Due atti unici di Raffaele Viviani rappresentano la magra sopravvivenza del popolo dei "bassi" partenopei: valido l'allestimento e ottima l'interpretazione di Tato Russo e la sua compagnia.
A Napoli tutto può accadere: il meglio e il peggio del Bel Paese, vero o falso non importa. La città vive nell’immagine di sé, di cantori e detrattori in cui - verrebbe da dire "da sempre" - suscita amore o odio con rare sfumature. Se tutti conoscono a menadito De Filippo, Totò e Scarpetta (su quest’ultimo nutriamo qualche dubbio), quanti ricordano altrettanto bene Raffaele Viviani? "L’aristocratico passeggiatore notturno", "il cannocchiale" su mondi tragici e quotidiani, come lo definisce Tato Russo, ha sviscerato la poesia della miseria, quella Napoli solo sfiorata da chi la barda e soffoca nelle leggende. Il popolo dei "bassi" sopravvive, salvando quel che resta della dignità: con lo scugnizzo, tanti, troppi poveri diavoli. Uno s’improvvisa pescatore e s’accontenta di una triglia ogni tre mesi, mentre gli altri lo deridono con spirito bonario. Si vive di espedienti, o di frode, ed è questo che cementa i rapporti sociali in nome della disgrazia. Ai nobili, invece, sembra vada tutto per il meglio: la sola seccatura è una spasimante così innamorata da inseguire l’amato in ogni dove. Per il resto, paiono creature di un altro pianeta: distanti, favolose, compaiono come fossero epifanie, divinità che danno o tolgono, benevole o crudeli. E sole.
La scenografia insiste sul contrasto. Il dentro, sempre celato, è luogo esclusivo dei ricchi; il fuori, in piena vista, un bestiario di guardie, cocchieri, chauffeurs.
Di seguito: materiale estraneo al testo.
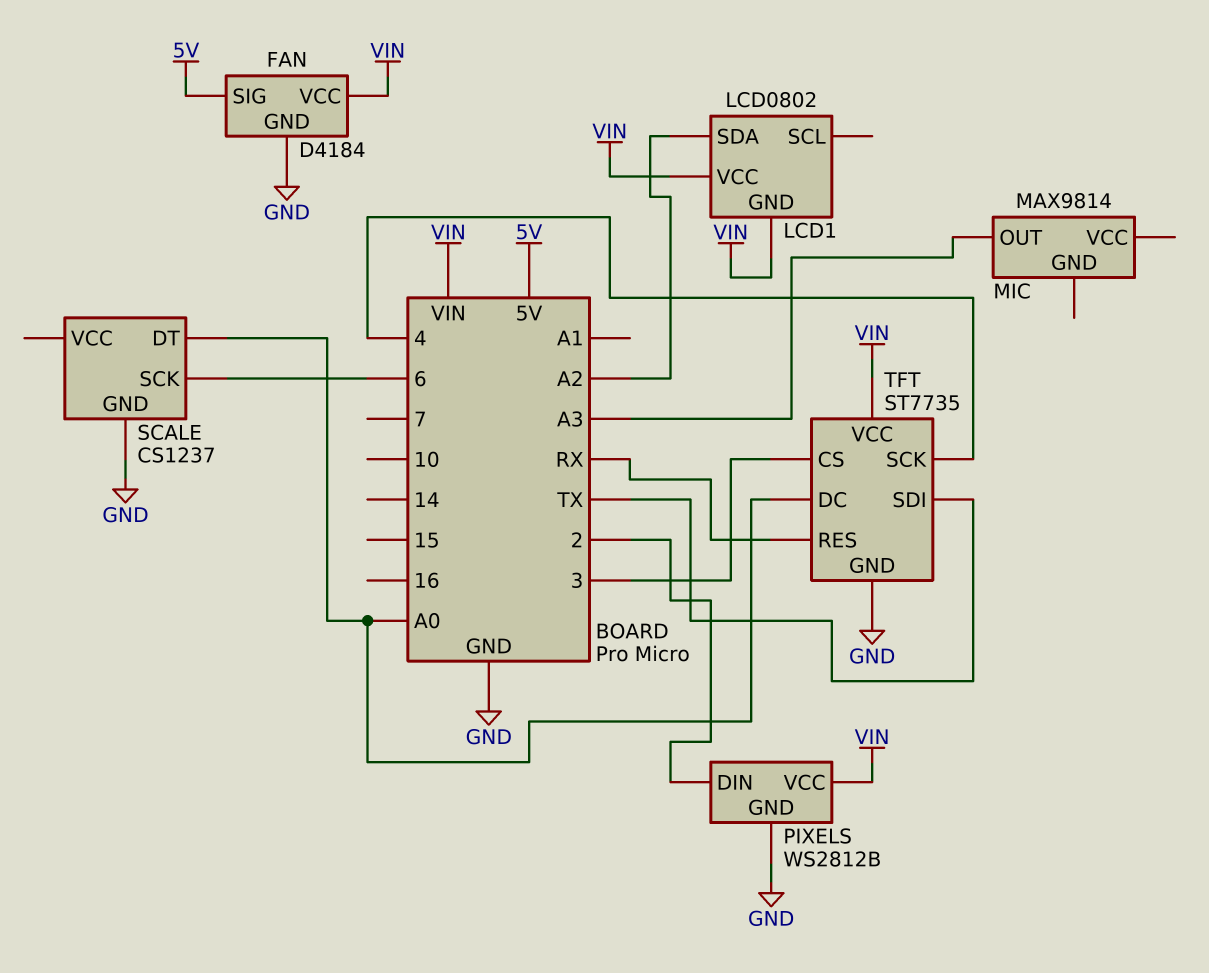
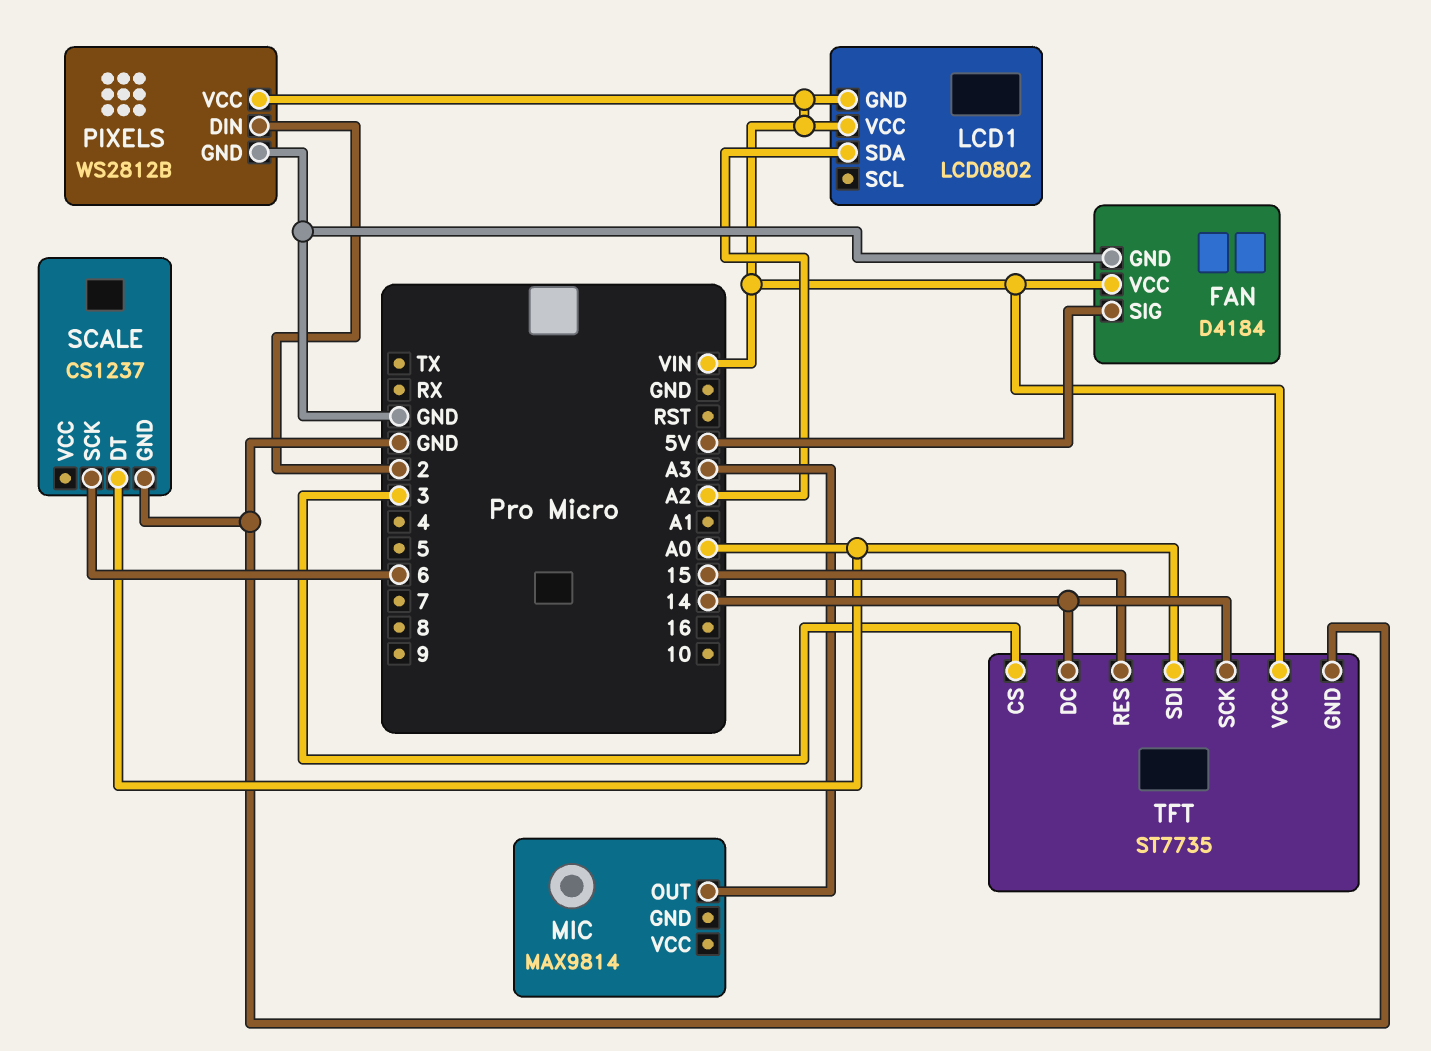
TFT pin DC: A0 -> 14
TFT pin RES: RX -> 15
TFT pin SCK: 4 -> 14
TFT pin SDI: TX -> A0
Nel primo atto, le linee sghembe seguono il profilo del Napoli Hotel Excelsior, nel secondo di una piazza. "Via Partenope", più varia e affastellata, dipinge personaggi – non tutti memorabili – fra cui spiccano quelli interpretati da Tato Russo: l’Ubriaco, il Magnetizzatore, il Cantante, Papele, il Cocainomane. La bravura ed esperienza dell’attore-regista non sminuiscono la performance del cast. Rino di Martino, Graziella Marina, Giulio Liguori, Umberto Noto hanno dato ottime prove, seguiti a ruota dal resto della valida compagnia.
Il momento più toccante è, però, ne "La musica dei ciechi". Il sestetto di vecchietti non vedenti ispira tenerezza per la sua fragilità, il suo affidarsi a un impresario che, forse, cerca solo di sfruttarli. "L’essenziale è invisibile agli occhi, non si vede bene che col cuore" diceva Saint-Exupéry; qui, invece, seguiamo i passi incerti di un marito cieco, incapace d’intuire i segreti della moglie. Roso dalla gelosia, plasma con gli altri sensi un mondo dove lei lo tradisce, dove altri occhi guardano, spiano per lui. La mancanza di fiducia è la porta per la solitudine: varcarla può significare anche la morte. Ma l’amore è dietro l’angolo, con la forza dell’insicurezza, del sostenersi a vicenda per non cadere, per "tirare a campà" un altro giorno.